● Requirements
Please set out the lines below as a numbered list, skipping any blank lines and leaving the pictures out.

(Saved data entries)
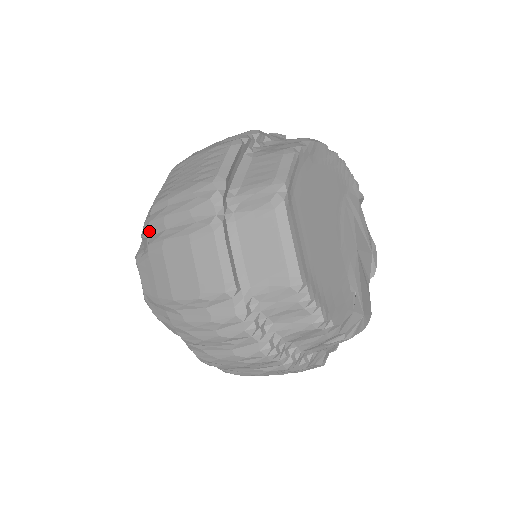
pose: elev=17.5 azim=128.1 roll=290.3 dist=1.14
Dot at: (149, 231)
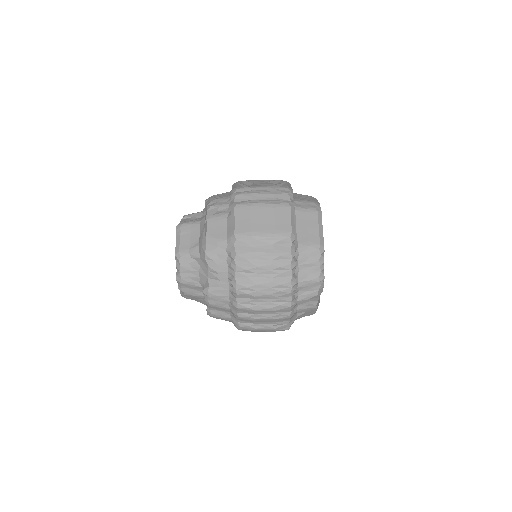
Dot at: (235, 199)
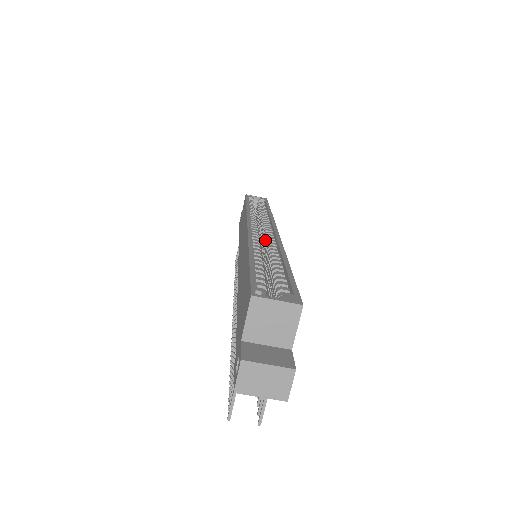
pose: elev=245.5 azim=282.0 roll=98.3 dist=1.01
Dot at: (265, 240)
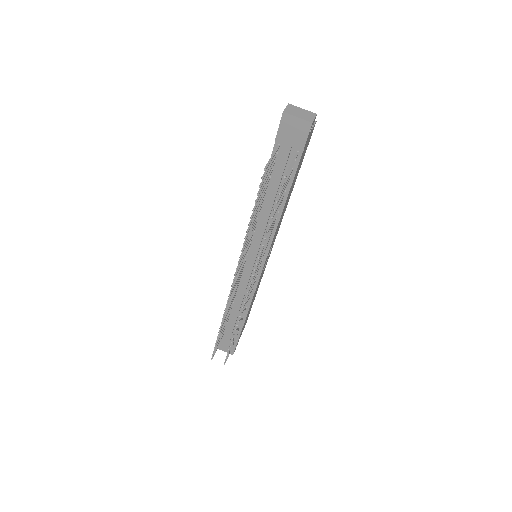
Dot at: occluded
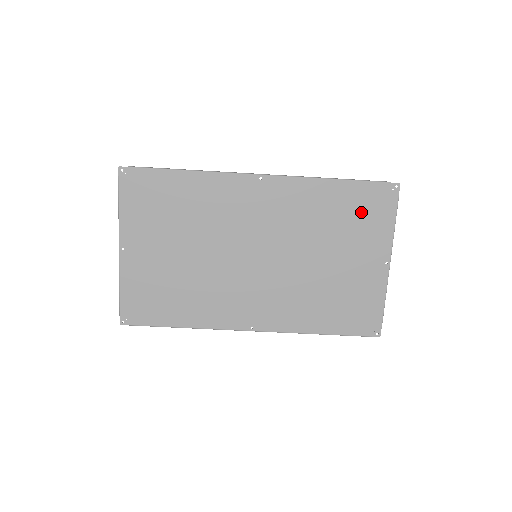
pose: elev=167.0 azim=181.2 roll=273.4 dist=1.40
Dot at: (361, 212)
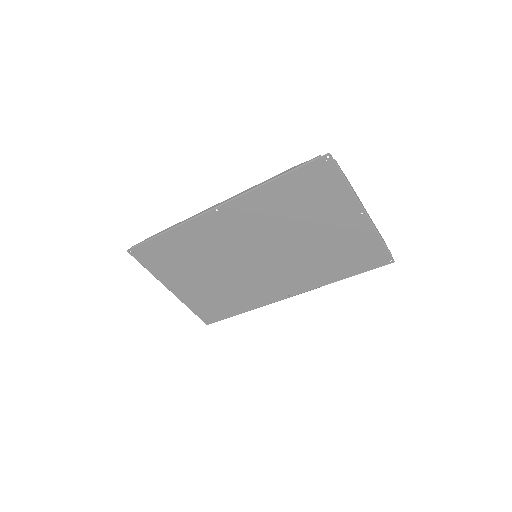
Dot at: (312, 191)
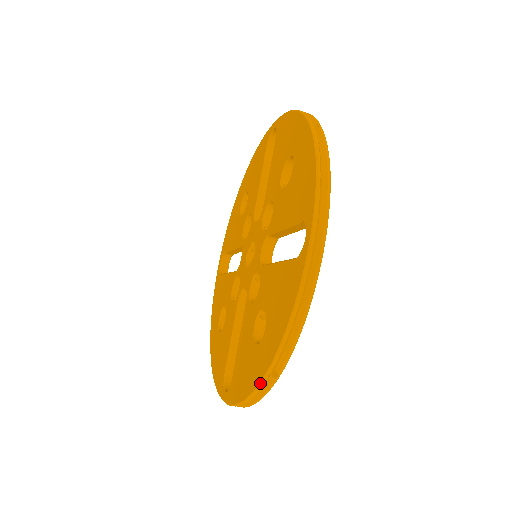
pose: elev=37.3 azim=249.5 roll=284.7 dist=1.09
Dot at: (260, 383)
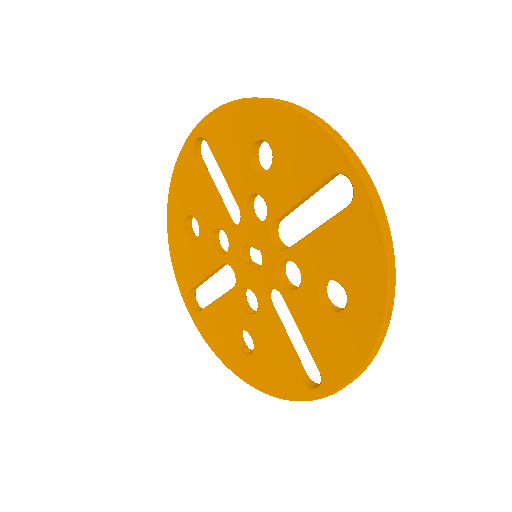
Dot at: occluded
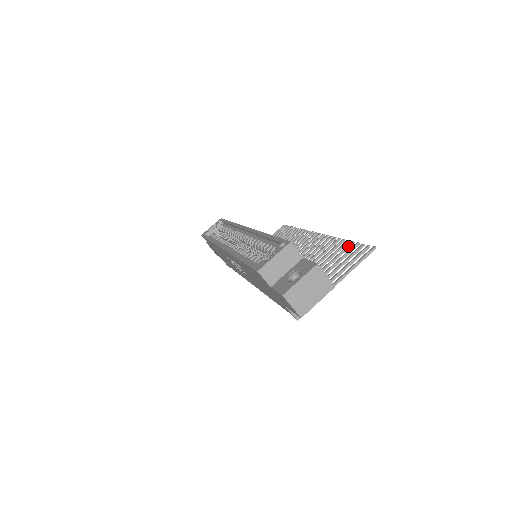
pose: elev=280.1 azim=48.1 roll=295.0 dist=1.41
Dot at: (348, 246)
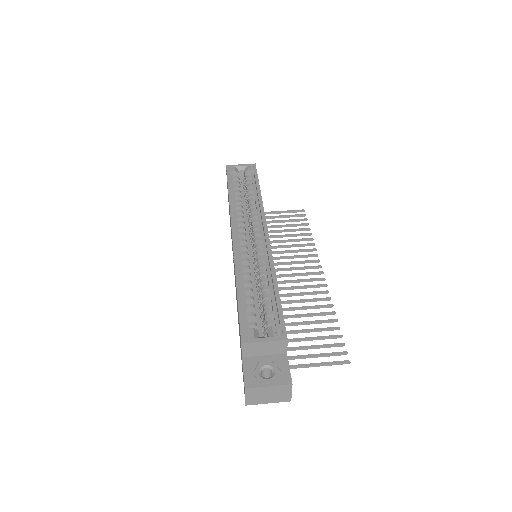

● Written solution
1. pose: elev=17.5 azim=128.1 roll=290.3 dist=1.14
2. Dot at: (149, 231)
3. Dot at: (235, 199)
4. pose: elev=245.5 azim=282.0 roll=98.3 dist=1.01
5. Dot at: (265, 240)
6. Dot at: occluded
7. pose: elev=167.0 azim=181.2 roll=273.4 dist=1.40
8. Dot at: (361, 212)
9. Dot at: (312, 191)
10. pose: elev=37.3 azim=249.5 roll=284.7 dist=1.09
11. Dot at: (260, 383)
12. Dot at: occluded
13. pose: elev=280.1 azim=48.1 roll=295.0 dist=1.41
14. Dot at: (348, 246)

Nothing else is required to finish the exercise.